The image you see has probably left you scratching your head. Why does this Isuzu Trooper have an Acura badge on it? For those who don't know, Isuzu made Troopers for Honda back in the 90's, tarted them up and badged them as Acura. It's an interesting bit of somewhat forgotten automotive history, but Acura wants us to remember that.
It was called the SLX, and it was touted to go up against the Lexus LX 450. It was Acura's first SUV and, to put it lightly, it didn't sell very well. Over 20 years since it's launch however, Honda's luxury division decided to breathe new life into it. How did Acura do it? They totally re-engineered it from the ground up.

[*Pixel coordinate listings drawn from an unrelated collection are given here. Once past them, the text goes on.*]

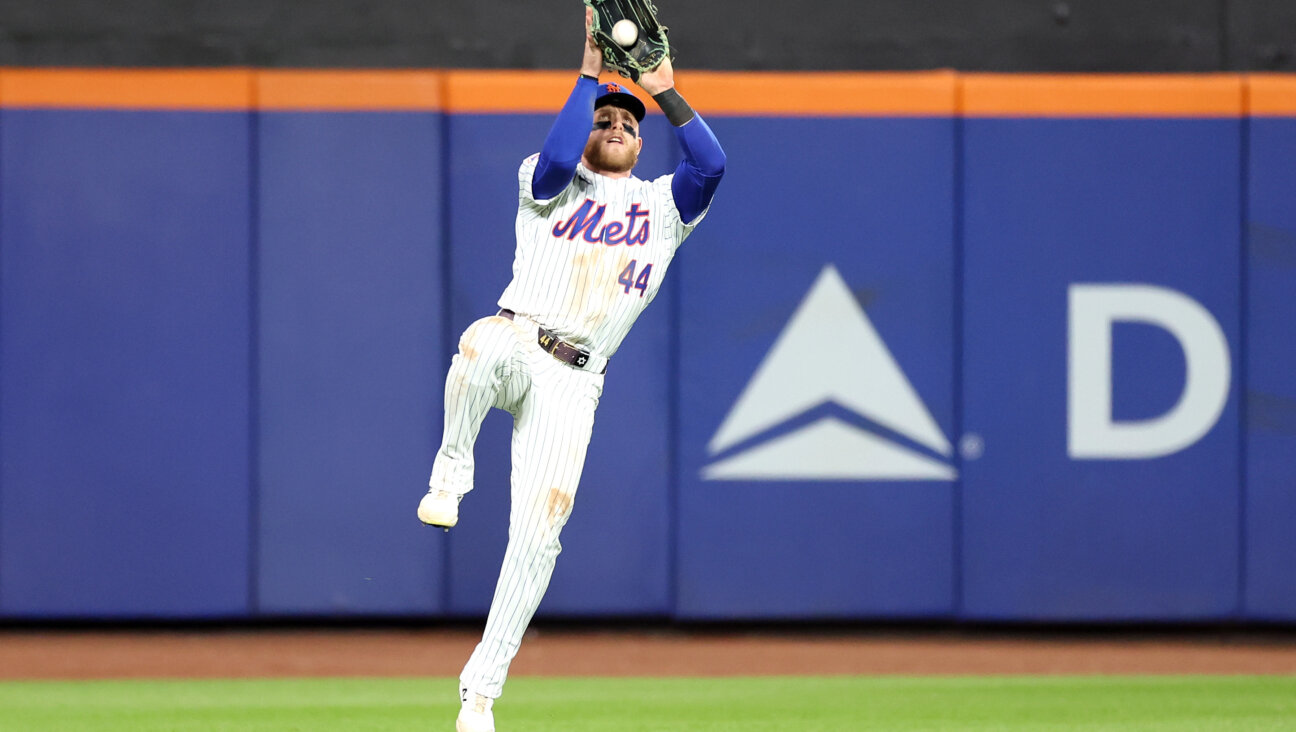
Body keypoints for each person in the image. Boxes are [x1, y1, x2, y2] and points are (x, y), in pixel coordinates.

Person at [416, 8, 724, 732]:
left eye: (628, 122)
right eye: (605, 120)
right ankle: (452, 468)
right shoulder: (547, 179)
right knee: (478, 345)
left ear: (643, 140)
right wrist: (589, 73)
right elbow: (558, 158)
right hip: (520, 340)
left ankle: (481, 695)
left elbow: (710, 164)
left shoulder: (662, 206)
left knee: (539, 538)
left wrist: (665, 89)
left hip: (575, 381)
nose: (616, 125)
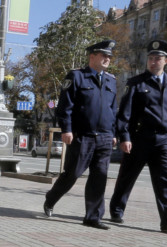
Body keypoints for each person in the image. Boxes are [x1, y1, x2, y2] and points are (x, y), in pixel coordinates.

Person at [109, 40, 167, 233]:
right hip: (139, 138)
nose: (153, 62)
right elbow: (125, 114)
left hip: (165, 140)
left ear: (166, 61)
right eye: (151, 58)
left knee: (166, 180)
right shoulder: (136, 83)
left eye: (158, 59)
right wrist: (125, 137)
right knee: (127, 177)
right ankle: (117, 209)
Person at [43, 40, 118, 230]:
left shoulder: (111, 80)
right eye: (104, 55)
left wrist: (114, 132)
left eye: (109, 56)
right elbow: (64, 106)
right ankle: (51, 198)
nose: (107, 59)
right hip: (82, 136)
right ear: (92, 56)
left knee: (99, 177)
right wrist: (66, 129)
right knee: (73, 174)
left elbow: (113, 109)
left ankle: (93, 217)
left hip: (104, 137)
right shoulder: (77, 76)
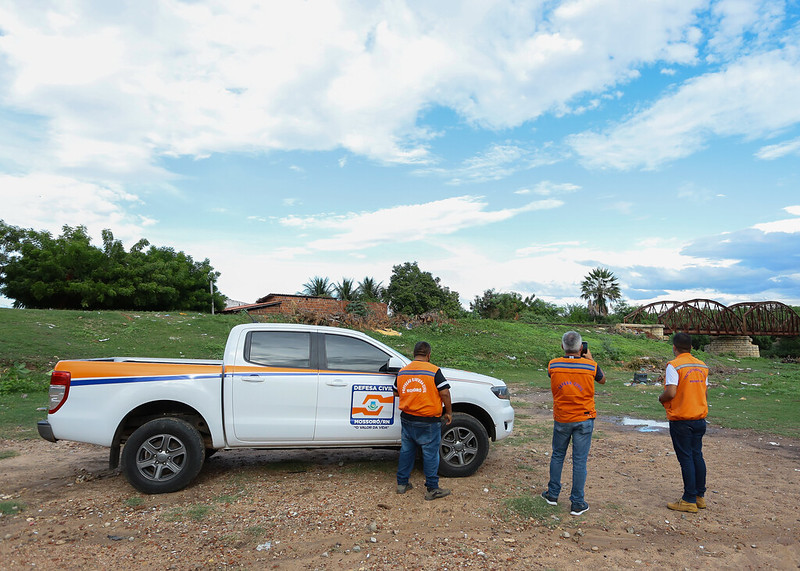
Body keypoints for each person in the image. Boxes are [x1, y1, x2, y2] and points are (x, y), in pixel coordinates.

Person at [541, 331, 605, 516]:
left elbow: (551, 375)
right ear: (581, 347)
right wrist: (591, 359)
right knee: (579, 461)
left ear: (562, 346)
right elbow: (602, 380)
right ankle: (577, 502)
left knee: (558, 455)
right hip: (584, 418)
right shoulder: (591, 366)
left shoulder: (553, 364)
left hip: (562, 418)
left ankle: (552, 494)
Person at [394, 341, 453, 501]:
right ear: (428, 355)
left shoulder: (403, 372)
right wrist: (448, 412)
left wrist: (412, 395)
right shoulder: (434, 371)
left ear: (414, 354)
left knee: (407, 451)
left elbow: (396, 392)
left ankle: (402, 484)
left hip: (407, 419)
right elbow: (445, 393)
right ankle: (432, 489)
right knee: (430, 453)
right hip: (428, 421)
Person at [659, 332, 709, 513]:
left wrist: (661, 398)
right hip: (699, 418)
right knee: (697, 456)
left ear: (674, 347)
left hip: (682, 419)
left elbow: (671, 392)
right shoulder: (702, 365)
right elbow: (704, 392)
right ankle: (699, 497)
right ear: (691, 347)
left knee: (686, 458)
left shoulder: (674, 365)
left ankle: (688, 500)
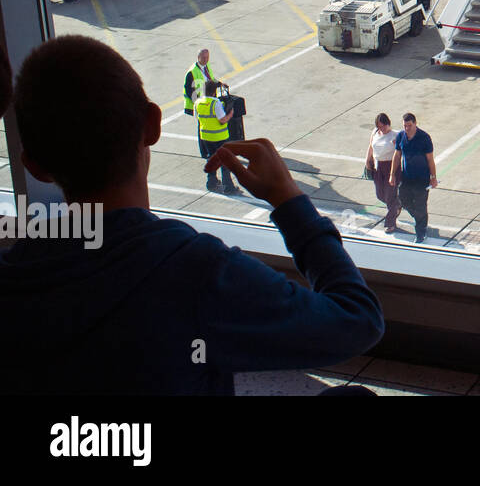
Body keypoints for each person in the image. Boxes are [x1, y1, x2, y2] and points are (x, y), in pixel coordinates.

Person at [1, 35, 384, 395]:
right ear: (152, 125)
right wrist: (290, 203)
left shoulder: (18, 270)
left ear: (35, 166)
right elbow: (357, 321)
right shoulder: (194, 271)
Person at [391, 112, 437, 244]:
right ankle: (420, 219)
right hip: (406, 177)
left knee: (421, 205)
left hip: (422, 179)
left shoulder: (424, 138)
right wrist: (392, 174)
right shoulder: (401, 136)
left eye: (409, 125)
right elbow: (397, 156)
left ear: (415, 124)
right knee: (403, 200)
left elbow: (430, 160)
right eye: (405, 126)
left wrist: (433, 177)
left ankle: (421, 233)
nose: (407, 128)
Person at [195, 79, 240, 195]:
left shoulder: (198, 102)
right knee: (225, 162)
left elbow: (198, 118)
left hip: (205, 136)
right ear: (214, 92)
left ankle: (211, 182)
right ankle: (228, 186)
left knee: (211, 159)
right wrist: (230, 114)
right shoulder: (216, 104)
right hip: (219, 137)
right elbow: (222, 120)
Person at [366, 113, 401, 234]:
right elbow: (371, 147)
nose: (381, 129)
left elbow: (399, 153)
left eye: (383, 126)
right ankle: (397, 205)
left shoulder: (395, 135)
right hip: (378, 167)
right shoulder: (375, 132)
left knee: (390, 196)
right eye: (379, 126)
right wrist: (367, 161)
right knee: (380, 195)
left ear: (388, 124)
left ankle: (390, 223)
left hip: (391, 167)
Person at [183, 48, 217, 119]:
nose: (206, 60)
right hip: (197, 105)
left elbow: (210, 79)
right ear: (198, 58)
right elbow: (189, 92)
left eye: (207, 57)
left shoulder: (206, 65)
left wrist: (219, 84)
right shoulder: (192, 72)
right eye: (204, 58)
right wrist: (201, 103)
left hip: (206, 102)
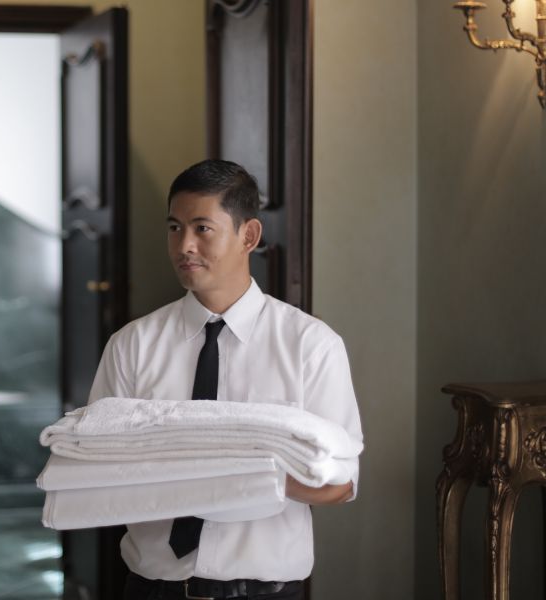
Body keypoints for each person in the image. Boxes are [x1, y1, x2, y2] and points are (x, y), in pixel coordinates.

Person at [86, 159, 364, 600]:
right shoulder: (132, 345)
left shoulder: (310, 345)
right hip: (151, 589)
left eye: (202, 228)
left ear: (248, 236)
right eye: (175, 228)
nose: (184, 246)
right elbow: (96, 464)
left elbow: (340, 482)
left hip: (263, 591)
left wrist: (240, 478)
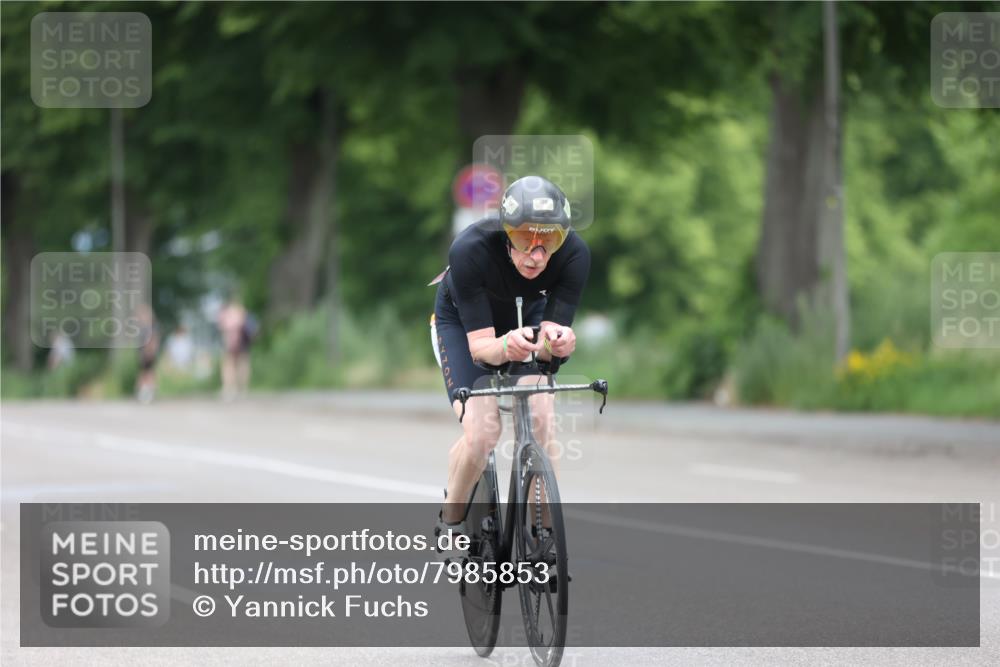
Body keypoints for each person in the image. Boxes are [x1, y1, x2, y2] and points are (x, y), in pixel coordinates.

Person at [429, 176, 590, 541]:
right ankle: (451, 523)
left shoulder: (575, 255)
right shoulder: (470, 249)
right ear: (505, 234)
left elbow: (548, 345)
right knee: (483, 434)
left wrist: (558, 344)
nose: (536, 255)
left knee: (541, 416)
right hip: (464, 325)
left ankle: (543, 531)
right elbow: (481, 348)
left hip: (524, 318)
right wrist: (505, 348)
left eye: (549, 242)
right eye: (524, 240)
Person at [217, 295, 253, 399]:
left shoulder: (227, 312)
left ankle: (229, 388)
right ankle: (243, 388)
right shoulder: (242, 311)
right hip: (242, 342)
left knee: (229, 365)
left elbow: (222, 326)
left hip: (231, 341)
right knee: (242, 364)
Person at [135, 303, 159, 404]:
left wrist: (150, 351)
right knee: (145, 373)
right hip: (143, 353)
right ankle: (144, 393)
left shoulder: (150, 328)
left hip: (147, 354)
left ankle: (148, 393)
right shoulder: (144, 328)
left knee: (148, 373)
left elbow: (153, 341)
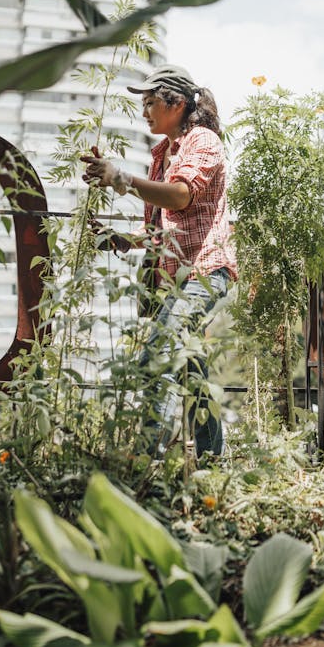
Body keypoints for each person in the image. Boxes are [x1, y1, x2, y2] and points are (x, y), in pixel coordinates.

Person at [81, 64, 236, 461]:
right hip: (174, 274)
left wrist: (121, 179)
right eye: (144, 104)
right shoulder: (162, 153)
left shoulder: (203, 142)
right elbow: (160, 228)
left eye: (151, 103)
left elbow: (181, 196)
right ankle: (212, 461)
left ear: (177, 103)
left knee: (161, 351)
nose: (145, 112)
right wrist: (119, 240)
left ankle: (144, 461)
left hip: (204, 268)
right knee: (191, 370)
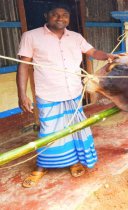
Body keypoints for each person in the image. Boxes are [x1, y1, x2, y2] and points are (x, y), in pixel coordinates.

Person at [17, 4, 118, 188]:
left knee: (72, 128)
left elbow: (93, 52)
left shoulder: (76, 37)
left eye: (64, 15)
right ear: (47, 15)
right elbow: (23, 65)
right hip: (48, 94)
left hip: (73, 92)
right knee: (48, 131)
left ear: (69, 18)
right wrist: (22, 94)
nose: (60, 18)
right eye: (55, 14)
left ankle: (72, 161)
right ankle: (42, 165)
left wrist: (109, 56)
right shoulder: (30, 36)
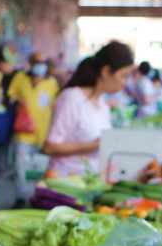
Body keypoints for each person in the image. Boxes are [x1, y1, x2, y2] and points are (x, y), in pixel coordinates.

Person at [43, 42, 133, 177]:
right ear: (106, 71)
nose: (124, 83)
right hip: (65, 182)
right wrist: (95, 144)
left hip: (90, 181)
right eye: (123, 76)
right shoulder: (72, 98)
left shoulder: (103, 104)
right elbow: (50, 147)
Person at [8, 52, 59, 206]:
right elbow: (11, 95)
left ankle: (35, 197)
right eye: (36, 61)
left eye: (42, 62)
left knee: (37, 169)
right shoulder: (20, 78)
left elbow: (55, 107)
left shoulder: (51, 83)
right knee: (20, 167)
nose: (39, 65)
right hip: (23, 133)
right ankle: (22, 197)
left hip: (42, 133)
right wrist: (17, 102)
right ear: (30, 62)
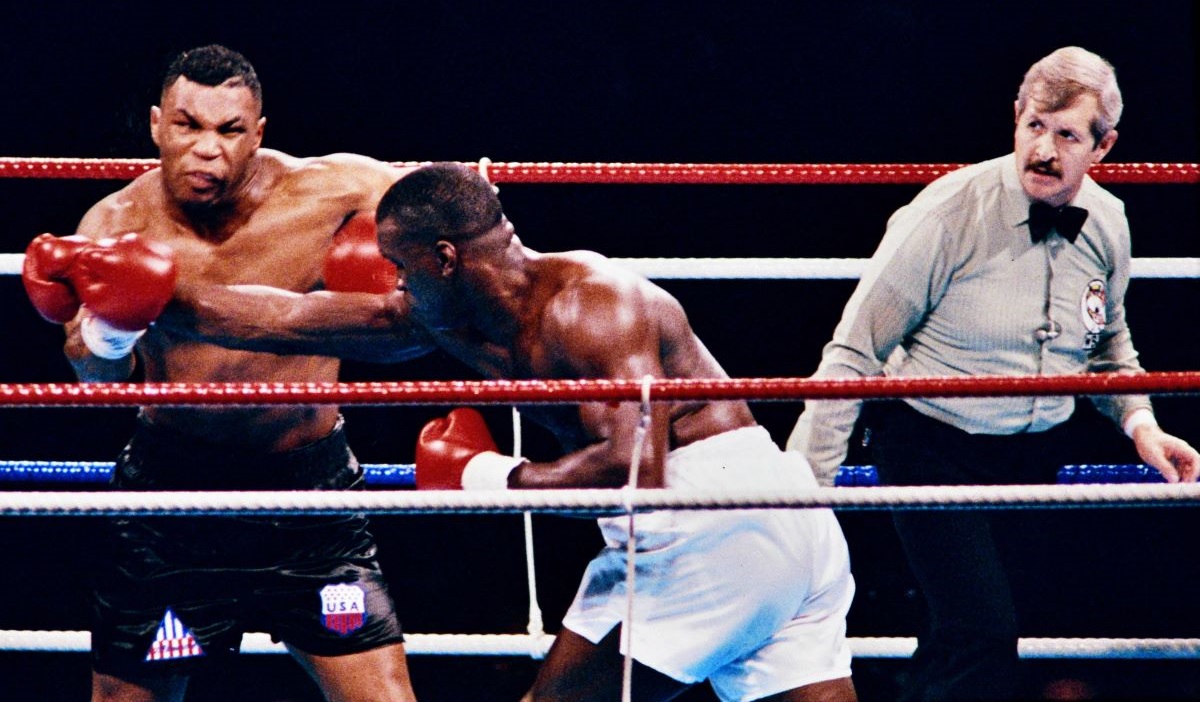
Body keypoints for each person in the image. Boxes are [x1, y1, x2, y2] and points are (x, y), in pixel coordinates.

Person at [161, 161, 860, 702]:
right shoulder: (455, 316)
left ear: (444, 256)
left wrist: (484, 474)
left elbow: (634, 470)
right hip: (774, 530)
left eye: (400, 269)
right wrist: (150, 295)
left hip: (708, 523)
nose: (393, 287)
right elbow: (279, 319)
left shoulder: (594, 303)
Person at [785, 46, 1199, 701]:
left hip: (1034, 452)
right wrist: (800, 501)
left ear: (1104, 146)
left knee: (981, 639)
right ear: (1015, 117)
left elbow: (1108, 345)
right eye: (1035, 126)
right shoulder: (948, 213)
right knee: (982, 632)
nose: (1045, 149)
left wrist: (1142, 425)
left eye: (1067, 135)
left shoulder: (1109, 223)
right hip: (929, 441)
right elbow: (852, 353)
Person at [20, 45, 418, 701]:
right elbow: (95, 378)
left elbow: (452, 208)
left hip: (310, 498)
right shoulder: (115, 225)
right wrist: (111, 325)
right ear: (156, 126)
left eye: (229, 131)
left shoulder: (331, 190)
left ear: (257, 135)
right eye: (189, 125)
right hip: (174, 497)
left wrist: (452, 226)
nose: (208, 149)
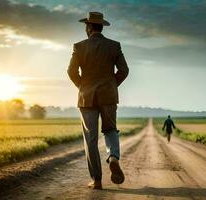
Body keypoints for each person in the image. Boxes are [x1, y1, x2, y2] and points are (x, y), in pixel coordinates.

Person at [67, 12, 129, 190]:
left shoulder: (79, 47)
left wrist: (83, 86)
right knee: (110, 130)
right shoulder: (114, 46)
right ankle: (114, 158)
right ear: (101, 27)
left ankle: (97, 180)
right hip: (108, 96)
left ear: (88, 27)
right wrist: (110, 85)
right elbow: (124, 70)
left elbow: (71, 72)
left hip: (86, 98)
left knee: (91, 139)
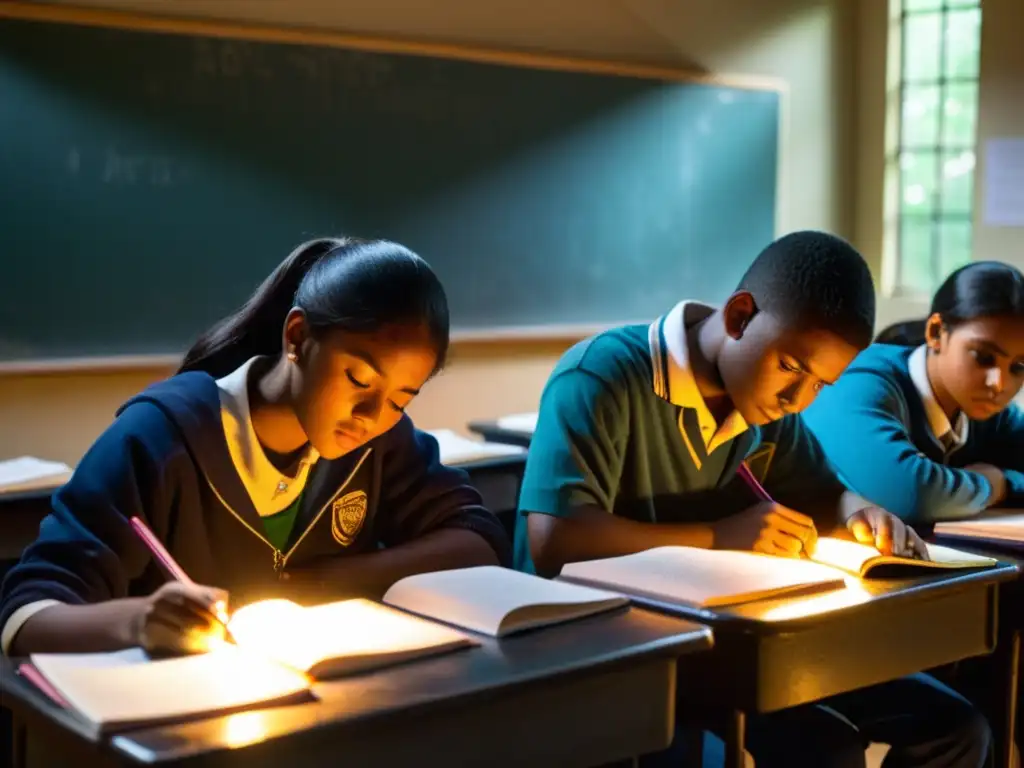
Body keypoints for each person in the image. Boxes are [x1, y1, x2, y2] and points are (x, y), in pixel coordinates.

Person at [515, 231, 990, 768]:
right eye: (791, 367)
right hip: (601, 654)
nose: (797, 398)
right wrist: (720, 538)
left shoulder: (766, 411)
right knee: (827, 751)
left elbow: (825, 491)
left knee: (957, 728)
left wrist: (861, 511)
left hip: (723, 644)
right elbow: (556, 540)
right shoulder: (604, 375)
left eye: (819, 385)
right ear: (740, 316)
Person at [0, 237, 510, 658]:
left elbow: (477, 539)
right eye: (358, 379)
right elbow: (27, 615)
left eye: (401, 399)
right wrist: (139, 621)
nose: (372, 416)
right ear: (297, 337)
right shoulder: (160, 438)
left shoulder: (377, 439)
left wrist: (315, 585)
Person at [804, 260, 1024, 523]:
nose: (998, 384)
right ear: (935, 332)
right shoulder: (861, 381)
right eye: (984, 357)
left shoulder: (989, 412)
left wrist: (1007, 482)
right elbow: (910, 493)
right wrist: (993, 485)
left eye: (1019, 367)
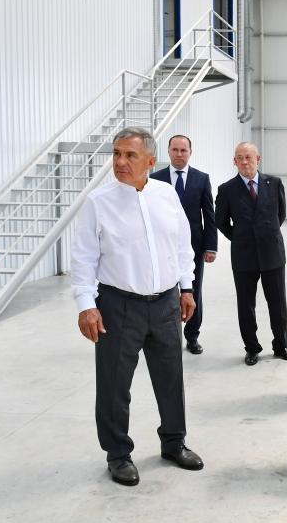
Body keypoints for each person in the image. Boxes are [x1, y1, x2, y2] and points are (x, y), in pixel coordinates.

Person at [71, 127, 203, 487]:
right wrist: (86, 305)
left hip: (165, 304)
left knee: (170, 378)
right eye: (116, 154)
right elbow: (83, 257)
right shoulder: (99, 202)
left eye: (130, 155)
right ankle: (117, 454)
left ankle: (174, 443)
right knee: (114, 384)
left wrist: (187, 288)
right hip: (118, 306)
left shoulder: (166, 195)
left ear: (150, 161)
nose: (120, 162)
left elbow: (182, 246)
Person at [215, 142, 287, 366]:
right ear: (234, 161)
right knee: (246, 305)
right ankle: (251, 348)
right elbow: (220, 221)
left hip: (272, 253)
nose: (244, 162)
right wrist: (240, 237)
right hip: (244, 255)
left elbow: (281, 214)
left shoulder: (274, 183)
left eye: (248, 157)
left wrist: (266, 233)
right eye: (239, 158)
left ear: (257, 159)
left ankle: (281, 345)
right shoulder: (227, 189)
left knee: (277, 303)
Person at [150, 134, 217, 355]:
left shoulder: (201, 178)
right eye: (175, 150)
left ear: (190, 152)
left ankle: (192, 336)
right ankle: (162, 335)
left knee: (193, 290)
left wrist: (211, 246)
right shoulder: (155, 178)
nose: (179, 154)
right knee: (164, 290)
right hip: (162, 244)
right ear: (168, 151)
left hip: (194, 246)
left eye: (183, 150)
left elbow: (209, 214)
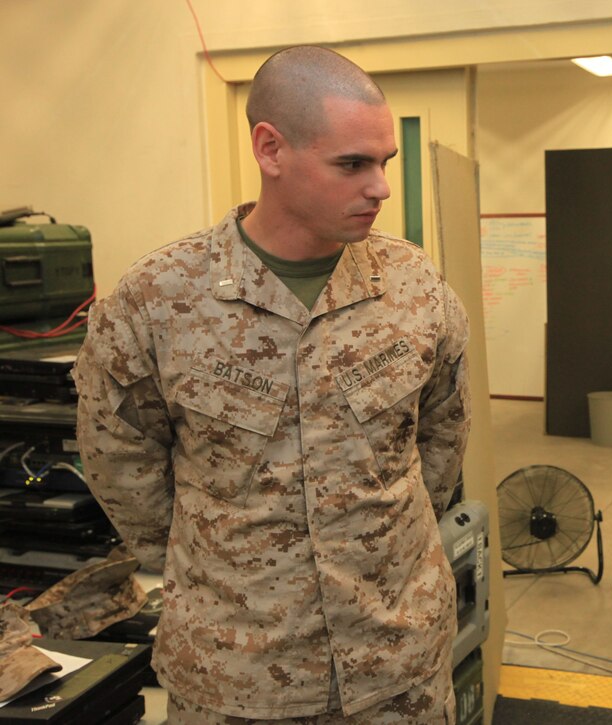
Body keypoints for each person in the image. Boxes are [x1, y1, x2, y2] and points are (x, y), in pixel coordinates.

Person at [74, 46, 470, 723]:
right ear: (270, 149)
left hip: (397, 668)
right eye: (353, 163)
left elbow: (441, 435)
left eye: (385, 163)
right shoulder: (158, 300)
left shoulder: (414, 286)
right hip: (239, 676)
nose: (380, 187)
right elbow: (122, 467)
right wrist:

But before we tell you what they did, let's briefly look at the the original SLX. It was powered by a 3.2-liter V6. The SLX never came with a diesel, and yes, Isuzu made gas V6 engines. That was good for 190 PS and 255 Nm of torque, which wasn't too shabby for 1996. The only real difference it had with the Trooper was a unique grill, Acura badges, and a whole lot of leather inside.
What Acura did was chuck out the Isuzu V6, drop the four-speed automatic, ditch the live rear axle, reworked the entire front suspension, and even gave it a new four-wheel drive system.
Powering the SLX is a turbocharged 2.0-liter engine and no, it's not the exact same one found in the Civic Type R. In fact, it's more powerful than the one found in the hot hatch. Instead of 310 PS and 400 Nm of torque, this SLX lays down 350 PS and 460 Nm of torque. Acura didn't mention any acceleration numbers, but we're certain it's faster than the '96 model's 0 to 100 km/h time of about 10 seconds. Out went the four-speed automatic, and in went the 10-speed automatic from the RDX crossover.
As for the chassis, it gets MacPherson struts in front, replacing the double-wishbone setup of the 90's model. They also made it wider, perhaps to give it better handling. As for the rear, the live axle (which is also the same on the Trooper) makes way for a custom multi-link independent set up. Brakes were upsized too, and they even included the electronic parking brake. Also, the shift on the fly four-wheel drive system was thrown out, bolting in Honda and Acura's Super Handling All-Wheel Drive system (SH-AWD).
But from the outside, they kept the upright, boxy look of the original article. There are little hints that it's packing that much power under the hood, or the fact that it now uses a new all-wheel drive system. It does have a wider stance, a set of custom wheels, and an SH-AWD badge on the tailgate.
As for the interior, it's a throwback to the 90's. No touchscreens here; it's all buttons and dials on the dashboard. Acura kept it period correct, right down to the CD player and cassette deck. The only differences are the gear selector and a standalone display for vehicle information.
Sadly, the SUV is a one-off but it's great to see a manufacturer showing their fun side with projects like these. Besides, the idea of a Trooper making more power than a Type R sounds like a fun proposition.